Page 1 of 1

Adding a new service check without restarting Nagios

Posted: Wed Mar 01, 2017 7:35 am
by rtoma
Hi,

We have a large Nagios3 + Puppet setup. We use a python script that queries Puppetdb for Nagios resources and generates Nagios config files. A few times a day we restart Nagios to pick up the new files. Since we have ~100k service checks, Nagios goes blind for 1 a 2 minutes during a restart. That's bad :(

We are using Docker / Mesos and lots of dynamic stuff. Which we want to start monitoring as it happens. So we want to be able to change the Nagios config once a minute or preferred at realtime. It seemed to me Nagios3 will not cut it. People have advised us to migrate to Nagios4 or other monitoring solutions. That's probably what we will do, but I wanted to try something different.

So I have created a NEB that adds a new service check without requiring a restart.

The proof-of-concept code is here: https://gist.github.com/rtoma/3fb1464de ... 5d9e3c0ad5

Is this something other Nagios developers would like to improve upon? It would be great to have a NEB module offering a HTTP API to add hosts / services at runtime.
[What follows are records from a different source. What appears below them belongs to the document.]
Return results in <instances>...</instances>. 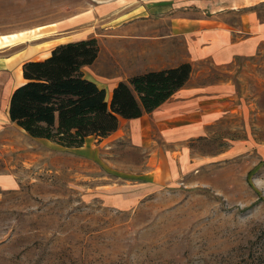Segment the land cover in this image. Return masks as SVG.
Returning a JSON list of instances; mask_svg holds the SVG:
<instances>
[{"label":"rangeland","instance_id":"obj_1","mask_svg":"<svg viewBox=\"0 0 264 264\" xmlns=\"http://www.w3.org/2000/svg\"><path fill=\"white\" fill-rule=\"evenodd\" d=\"M195 1L0 0V58L94 37L110 101L118 83L196 57L192 33L172 35L175 18L205 17ZM195 61L157 115L81 149L12 123L19 66L0 74V264H264V47Z\"/></svg>","mask_w":264,"mask_h":264},{"label":"trees","instance_id":"obj_2","mask_svg":"<svg viewBox=\"0 0 264 264\" xmlns=\"http://www.w3.org/2000/svg\"><path fill=\"white\" fill-rule=\"evenodd\" d=\"M99 51L98 40L92 37L60 44L47 58L25 62V82L10 98V121L33 138L81 148L89 136L106 138L116 132L121 119L154 112L192 75L189 62L137 74L118 83L108 101L106 90L83 71L96 61Z\"/></svg>","mask_w":264,"mask_h":264},{"label":"crops","instance_id":"obj_3","mask_svg":"<svg viewBox=\"0 0 264 264\" xmlns=\"http://www.w3.org/2000/svg\"><path fill=\"white\" fill-rule=\"evenodd\" d=\"M195 2L197 6L200 5L199 0H196ZM204 6H206V12H204L205 17L200 16L189 19V28H182L180 26V21L183 20L180 19V17L174 19V22L178 21V25H173L172 35L178 34L182 30L187 32L188 34L192 33V41L194 42V45H192V47H195L196 49V57H191L185 62H189L191 64V62H194V60L197 61L207 58V60H210L217 66H227L232 64L238 58L254 57L261 52L262 48L264 47V0H205V3H203L202 7ZM145 11L146 15H148L149 12H147L146 9ZM132 19L133 18H129L128 20H123L114 25H110L108 26V29H114L116 31V34L114 35L121 36V30L118 31L119 26L123 24L129 25L130 23H132ZM156 36H158V34ZM38 51L39 50L37 49L35 53L37 54ZM50 52L45 54L44 59L50 55ZM100 53L101 51H99V55ZM99 55L92 65L86 66L83 69L85 76L97 84L99 81L95 77V75L97 76V74L93 71V67L96 65L99 59ZM202 55L205 58L202 57ZM23 56L25 57L22 59L30 58L34 56V53L29 51L26 52ZM37 60L41 59L25 60L23 64L27 61ZM17 65L19 66L17 71L19 81L18 85L11 89L8 94L6 105L7 117H9L8 110L11 95L15 88L23 84L25 80L23 78V65L20 55H18V57L14 60L12 59V57L0 58V74L4 73L5 69H7L8 67L12 68ZM165 68L170 67H160L153 70H161ZM221 87L223 88V86ZM177 93H179V91L176 92L160 108L150 114H145L139 119L121 120L134 122H139L140 120L139 123H143L146 119H148L146 117H149V115H153V117L154 115H157L160 110H162L165 106L168 105V103H170L174 99ZM147 125L148 123H145V127L143 130L147 128ZM91 137L92 136L86 139L85 145L87 144V140Z\"/></svg>","mask_w":264,"mask_h":264}]
</instances>
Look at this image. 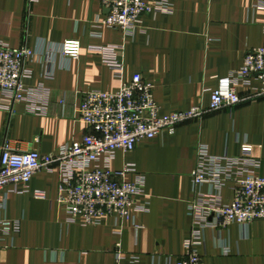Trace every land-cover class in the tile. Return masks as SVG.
Listing matches in <instances>:
<instances>
[{"label":"crops","instance_id":"obj_1","mask_svg":"<svg viewBox=\"0 0 264 264\" xmlns=\"http://www.w3.org/2000/svg\"><path fill=\"white\" fill-rule=\"evenodd\" d=\"M167 1L172 12L145 13L142 28L125 39L119 29L100 24L108 13L102 0H0V39L35 51L26 62L32 71L26 84L50 92L46 114L27 113L24 102L12 112L0 110V156L6 140L20 151L49 154L92 132L77 117L82 94L116 92L122 80L91 46L124 44L118 51L124 80L139 74L152 82L161 113L170 114L208 107L218 79L264 45V5L257 0ZM68 39L81 42L76 60L61 54ZM244 142L255 145L264 174V97L179 124L172 134L140 141L132 152L119 151L112 167L134 164L146 178L147 195L139 202L148 209L134 223L114 217L101 225L70 222L58 201V171L43 170L31 180V192H0V201L5 199L0 218L20 224L18 232L0 230V264H117V251L139 255L141 264H177L192 228L199 145H208L214 155L236 156ZM34 191H43L46 199ZM222 196L230 202L232 189L224 188ZM200 252L203 264H264V219L206 228Z\"/></svg>","mask_w":264,"mask_h":264},{"label":"built area","instance_id":"obj_2","mask_svg":"<svg viewBox=\"0 0 264 264\" xmlns=\"http://www.w3.org/2000/svg\"><path fill=\"white\" fill-rule=\"evenodd\" d=\"M257 2L264 5L263 0ZM102 3L108 13L100 24L119 29L125 39L142 28L145 13L173 11L167 0H102ZM123 48L124 44L90 47L103 56L106 65L122 80L116 92L87 90L82 94L77 117L92 132L81 141L65 144L49 154L20 151L6 140L0 156V192H31L30 183L37 173L58 171V201L66 208L70 222L101 225L106 218L114 217L134 223L137 214L148 209V203L139 202L140 197L147 195L146 178L134 164L115 170L112 163L119 151L132 152L140 141L172 134L179 124L264 97L263 45L248 51L239 69L218 79L208 107L197 105L184 112L162 114L152 82L139 74L130 81L124 80L125 64L118 54ZM80 53L78 39H68L61 46V54L70 60L78 59ZM34 55L30 48H13L0 39V110L12 112L16 103L24 102L29 114L48 112L49 89L26 84L32 76L26 62ZM242 90H247V94H242ZM254 149L255 145L244 142L239 155L219 156L212 154L208 145H199L192 173L194 197L189 205L192 228L177 264H203L200 247L206 228L222 229L233 223L247 225L264 219V174L259 173L263 161L255 156ZM203 185H208L210 191L201 192ZM226 187L232 189L230 202L222 196ZM33 194L46 199L43 191ZM4 204L5 199L0 201V209ZM0 230L7 234L18 232L20 224L0 218ZM117 264H141V258L117 251Z\"/></svg>","mask_w":264,"mask_h":264}]
</instances>
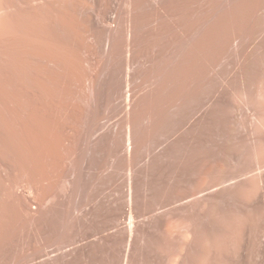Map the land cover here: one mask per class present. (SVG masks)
I'll return each instance as SVG.
<instances>
[{"label": "bare ground", "instance_id": "1", "mask_svg": "<svg viewBox=\"0 0 264 264\" xmlns=\"http://www.w3.org/2000/svg\"><path fill=\"white\" fill-rule=\"evenodd\" d=\"M150 1L0 0V264H114L83 222L90 178L119 174L128 204V164L226 69L196 120L209 155L246 162L261 143L264 0ZM222 138L239 148L215 153Z\"/></svg>", "mask_w": 264, "mask_h": 264}, {"label": "rangeland", "instance_id": "2", "mask_svg": "<svg viewBox=\"0 0 264 264\" xmlns=\"http://www.w3.org/2000/svg\"><path fill=\"white\" fill-rule=\"evenodd\" d=\"M166 1L151 0L148 6L156 10ZM230 71L212 78L210 94L220 90ZM229 91L237 106L235 87ZM209 93L149 138L133 171L128 164V204L119 174L90 178L88 204L95 206L94 215L83 222L95 221L99 237L111 235L114 264H264V124L255 130L261 143L249 142L250 160L209 155L206 119L196 121L208 106ZM252 104L264 111V99L255 97ZM223 140L214 146L215 153L223 143L234 152L239 148L237 141Z\"/></svg>", "mask_w": 264, "mask_h": 264}]
</instances>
I am wondering why no one (afaik) has tried something similar.

Regards,
Renzo

Re: Adding a new service check without restarting Nagios

Posted: Wed Mar 01, 2017 4:32 pm
by mcapra
That's a very cool setup :)

If you'd like to see this sort stuff make it into Nagios Core, you can always raise an issue on the github with your findings and suggestions. If this requires mklivestatus to function, it might be more appropriate to share your findings with that community:
https://mathias-kettner.de/checkmk_livestatus.html

It's a very cool thing, but mklivestatus and thruk is a very different beast from regular old Nagios Core. Having the sort of functionality required to add/remove objects without reloading the entire configuration set is something that's been explored quite a bit though.